▶ [What is needed] Give only the number of lines in the records that contain the word "CREATE".

Plain-text document sources
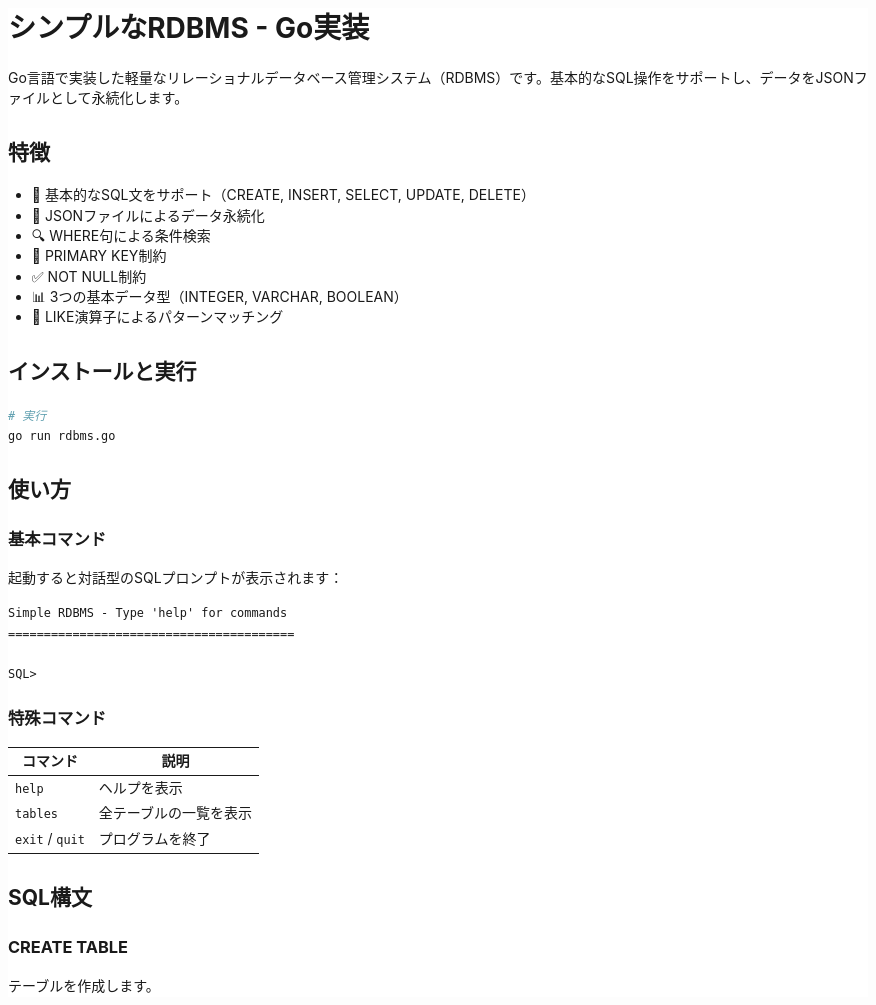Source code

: # シンプルなRDBMS - Go実装

Go言語で実装した軽量なリレーショナルデータベース管理システム（RDBMS）です。基本的なSQL操作をサポートし、データをJSONファイルとして永続化します。

## 特徴

- 📝 基本的なSQL文をサポート（CREATE, INSERT, SELECT, UPDATE, DELETE）
- 💾 JSONファイルによるデータ永続化
- 🔍 WHERE句による条件検索
- 🔑 PRIMARY KEY制約
- ✅ NOT NULL制約
- 📊 3つの基本データ型（INTEGER, VARCHAR, BOOLEAN）
- 🎯 LIKE演算子によるパターンマッチング

## インストールと実行

```bash
# 実行
go run rdbms.go
```

## 使い方

### 基本コマンド

起動すると対話型のSQLプロンプトが表示されます：

```
Simple RDBMS - Type 'help' for commands
========================================

SQL> 
```

### 特殊コマンド

| コマンド | 説明 |
|---------|------|
| `help` | ヘルプを表示 |
| `tables` | 全テーブルの一覧を表示 |
| `exit` / `quit` | プログラムを終了 |

## SQL構文

### CREATE TABLE

テーブルを作成します。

▶ [Finished task] 2